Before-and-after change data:
== Segment start ==

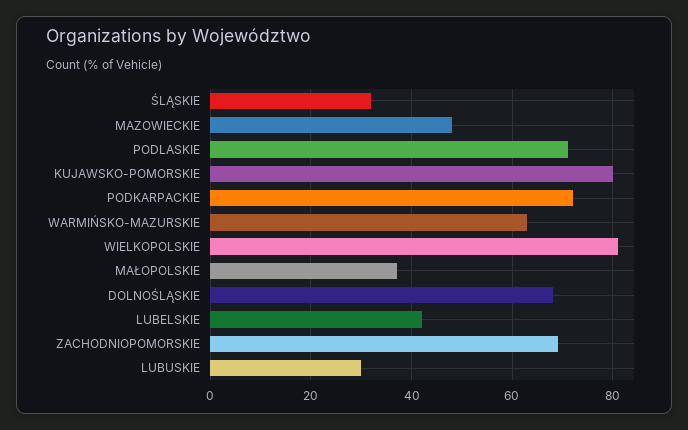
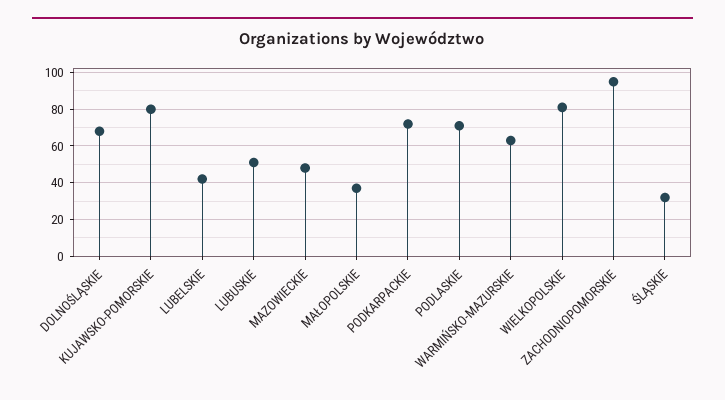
ZACHODNIOPOMORSKIE: 70 -> 95
LUBUSKIE: 30 -> 50

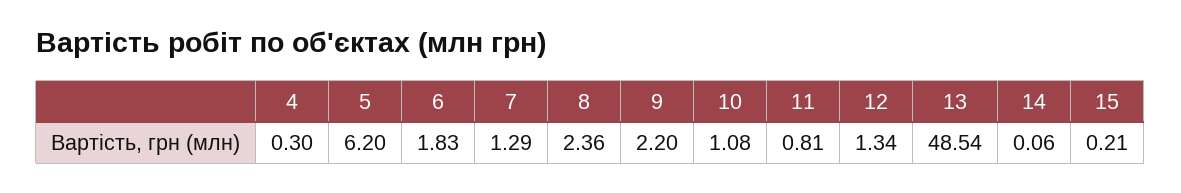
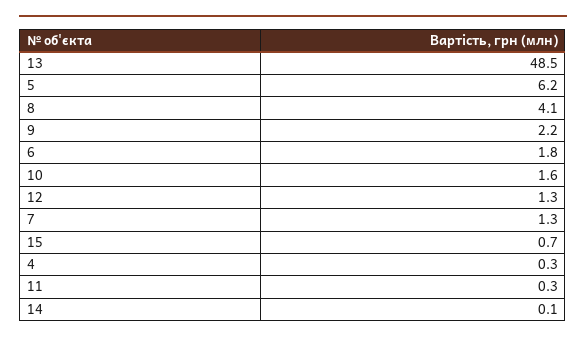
8: 2.36 -> 4.1
10: 1.08 -> 1.6
11: 0.81 -> 0.3
15: 0.21 -> 0.7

== Segment end ==

— Task objective —
Without including any pictures, reproduce the data exactly.

— Solved problem —
ZACHODNIOPOMORSKIE: 70 -> 95
LUBUSKIE: 30 -> 50

8: 2.36 -> 4.1
10: 1.08 -> 1.6
11: 0.81 -> 0.3
15: 0.21 -> 0.7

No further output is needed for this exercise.